■ Aim of the exercise:
Put every line of the records below into a JSON list of strings, one string per line, leaving out blank lines and the pictures.

■ The records:
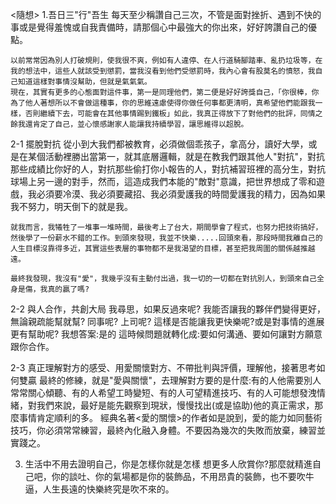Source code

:<隨想>
1.吾日三"行"吾生
    每天至少稱讚自己三次，不管是面對挫折、遇到不快的事或是覺得羞愧或自我責備時，請那個心中最強大的你出來，好好誇讚自己的優點。

    以前常常因為別人打破規則，使我很不爽，例如有人違停、在人行道騎腳踏車、亂扔垃圾等，在我的想法中，這些人就該受到懲罰，當我沒看到他們受懲罰時，我內心會有股莫名的憤怒，我自己知道這樣對事情沒幫助，但就是氣氣氣。
    現在，其實有更多的心態面對這件事，第一是同理他們，第二便是好好誇獎自己，「你很棒，你為了他人著想所以不會做這種事，你的思維遠慮使得你做任何事都更清明，真希望他們能跟我一樣，否則繼續下去，可能會在其他事情踢到鐵板」如此，我真正得放下了對他們的批評，同情之餘我還肯定了自己，並心懷感謝家人能讓我持續學習，讓思維得以超脫。

2-1 擺脫對抗
    從小到大我們都被教育，必須做個乖孩子，拿高分，讀好大學，或是在某個活動裡勝出當第一，就其底層邏輯，就是在教我們跟其他人"對抗"，對抗那些成績比你好的人，對抗那些偷打你小報告的人，對抗補習班裡的高分生，對抗球場上另一邊的對手，然而，這造成我們本能的"敵對"意識，把世界想成了零和遊戲，我必須要冷漠、我必須要藏招、我必須愛護我的時間愛護我的精力，因為如果我不努力，明天倒下的就是我。

    就我而言，我犧牲了一堆事一堆時間，最後考上了台大，期間學會了程式，也努力把技術搞好，然後學了一份薪水不錯的工作。到頭來發現，我並不快樂.....回頭來看，那段時間我離自己的人生目標沒靠得多近，其實這些表層的事物都不是我渴望的目標，甚至把我周圍的關係越推越遠。

    最終我發現，我沒有"愛"，我幾乎沒有主動付出過，我一切的一切都在對抗別人，到頭來自己全身是傷，我真的贏了嗎?

2-2 與人合作，共創大局
    我尋思，如果反過來呢? 我能否讓我的夥伴們變得更好，無論親疏能幫就幫? 同事呢? 上司呢?
    這樣是否能讓我更快樂呢?或是對事情的進展更有幫助呢?
    我想答案:是的
    這時候問題就轉化成:要如何溝通、要如何讓對方願意跟你合作。

2-3 真正理解對方的感受、用愛關懷對方、不帶批判與評價，理解他，接著思考如何雙贏
    最終的修練，就是"愛與關懷"，去理解對方要的是什麼:有的人他需要別人常常關心傾聽、有的人希望工時變短、有的人可望精進技巧、有的人可能想發洩情緒，對我們來說，最好是能先觀察到現狀，慢慢找出(或是協助)他的真正需求，那麼事情肯定順利的多。
    經典名著<愛的關懷>的作者如是說到，愛的能力如同藝術技巧，你必須常常練習，最終內化融入身體。不要因為幾次的失敗而放棄，練習並實踐之。

3. 生活中不用去證明自己，你是怎樣你就是怎樣
      想更多人欣賞你?那麼就精進自己吧，你的談吐、你的氣場都是你的裝飾品，不用昂貴的裝飾，也不要吹牛逼，人生長遠的快樂終究是吹不來的。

■ Written solution:
[
  "Source code",
  ":<隨想>",
  "1.吾日三\"行\"吾生",
  "    每天至少稱讚自己三次，不管是面對挫折、遇到不快的事或是覺得羞愧或自我責備時，請那個心中最強大的你出來，好好誇讚自己的優點。",
  "    以前常常因為別人打破規則，使我很不爽，例如有人違停、在人行道騎腳踏車、亂扔垃圾等，在我的想法中，這些人就該受到懲罰，當我沒看到他們受懲罰時，我內心會有股莫名的憤怒，我自己知道這樣對事情沒幫助，但就是氣氣氣。",
  "    現在，其實有更多的心態面對這件事，第一是同理他們，第二便是好好誇獎自己，「你很棒，你為了他人著想所以不會做這種事，你的思維遠慮使得你做任何事都更清明，真希望他們能跟我一樣，否則繼續下去，可能會在其他事情踢到鐵板」如此，我真正得放下了對他們的批評，同情之餘我還肯定了自己，並心懷感謝家人能讓我持續學習，讓思維得以超脫。",
  "2-1 擺脫對抗",
  "    從小到大我們都被教育，必須做個乖孩子，拿高分，讀好大學，或是在某個活動裡勝出當第一，就其底層邏輯，就是在教我們跟其他人\"對抗\"，對抗那些成績比你好的人，對抗那些偷打你小報告的人，對抗補習班裡的高分生，對抗球場上另一邊的對手，然而，這造成我們本能的\"敵對\"意識，把世界想成了零和遊戲，我必須要冷漠、我必須要藏招、我必須愛護我的時間愛護我的精力，因為如果我不努力，明天倒下的就是我。",
  "    就我而言，我犧牲了一堆事一堆時間，最後考上了台大，期間學會了程式，也努力把技術搞好，然後學了一份薪水不錯的工作。到頭來發現，我並不快樂.....回頭來看，那段時間我離自己的人生目標沒靠得多近，其實這些表層的事物都不是我渴望的目標，甚至把我周圍的關係越推越遠。",
  "    最終我發現，我沒有\"愛\"，我幾乎沒有主動付出過，我一切的一切都在對抗別人，到頭來自己全身是傷，我真的贏了嗎?",
  "2-2 與人合作，共創大局",
  "    我尋思，如果反過來呢? 我能否讓我的夥伴們變得更好，無論親疏能幫就幫? 同事呢? 上司呢?",
  "    這樣是否能讓我更快樂呢?或是對事情的進展更有幫助呢?",
  "    我想答案:是的",
  "    這時候問題就轉化成:要如何溝通、要如何讓對方願意跟你合作。",
  "2-3 真正理解對方的感受、用愛關懷對方、不帶批判與評價，理解他，接著思考如何雙贏",
  "    最終的修練，就是\"愛與關懷\"，去理解對方要的是什麼:有的人他需要別人常常關心傾聽、有的人希望工時變短、有的人可望精進技巧、有的人可能想發洩情緒，對我們來說，最好是能先觀察到現狀，慢慢找出(或是協助)他的真正需求，那麼事情肯定順利的多。",
  "    經典名著<愛的關懷>的作者如是說到，愛的能力如同藝術技巧，你必須常常練習，最終內化融入身體。不要因為幾次的失敗而放棄，練習並實踐之。",
  "3. 生活中不用去證明自己，你是怎樣你就是怎樣",
  "      想更多人欣賞你?那麼就精進自己吧，你的談吐、你的氣場都是你的裝飾品，不用昂貴的裝飾，也不要吹牛逼，人生長遠的快樂終究是吹不來的。"
]